In 2010, TransLink commissioned one of the first comprehensive studies pitting ropeway technologies against the status quo and other alternatives in a North American context. One of the world’s largest engineering firms, CH2M Hill, led the team with financial analysis by PricewaterhouseCoopers and technical consulting by Gmuender Engineering and the lift manufacturers.  Commercially sensitive sections of the report were never released to the public in order to safeguard a future competitive procurement process, but what was published is a fascinating read for anyone interested in transit or ropeways.

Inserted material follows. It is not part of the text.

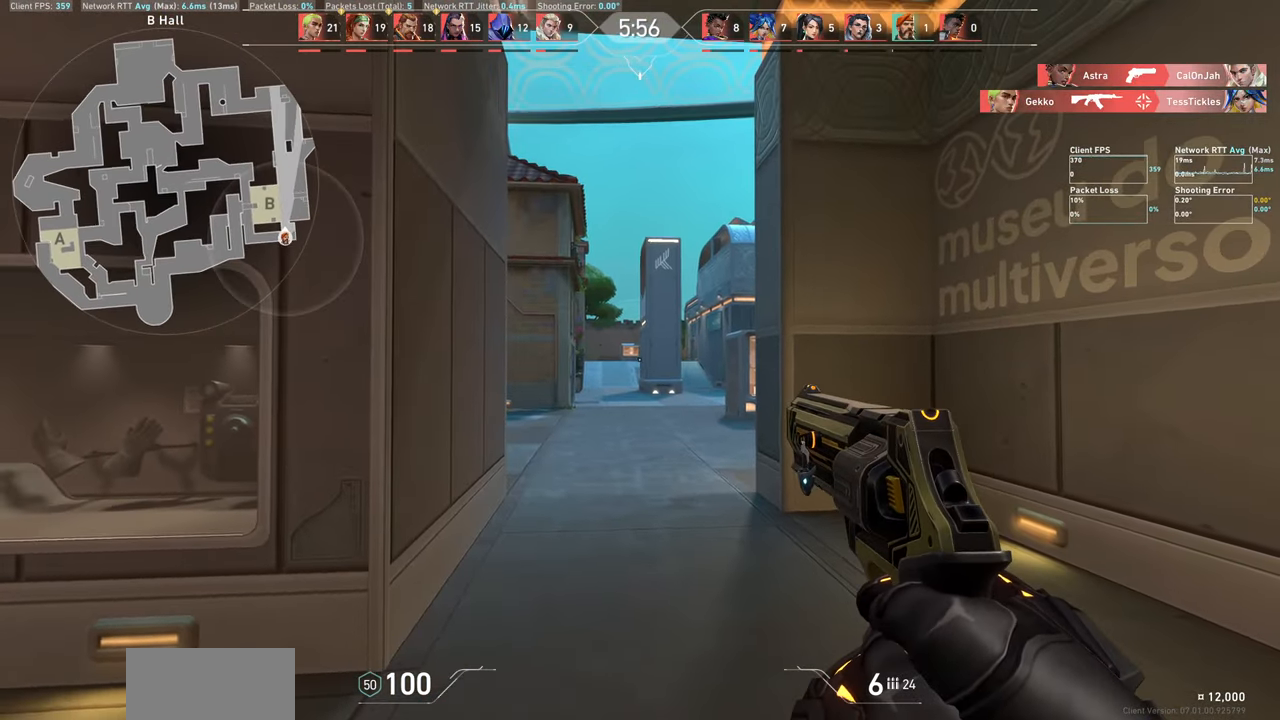
{"keys": ["a"], "mouse": [], "events": [[100, "a", "down"]]}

The SkyTrain Millenium Line, opened in 2002, passes 1.7 miles south of SFU at a station called Production Way-University in Burnaby.  Commuters wait an average of seven minutes for a bus here, which takes 13-16 minutes to go the less than four miles to SFU. Increased frequencies of already articulated buses would result in proportionally greater emissions, traffic impacts, staffing needs, required layover space and capital costs.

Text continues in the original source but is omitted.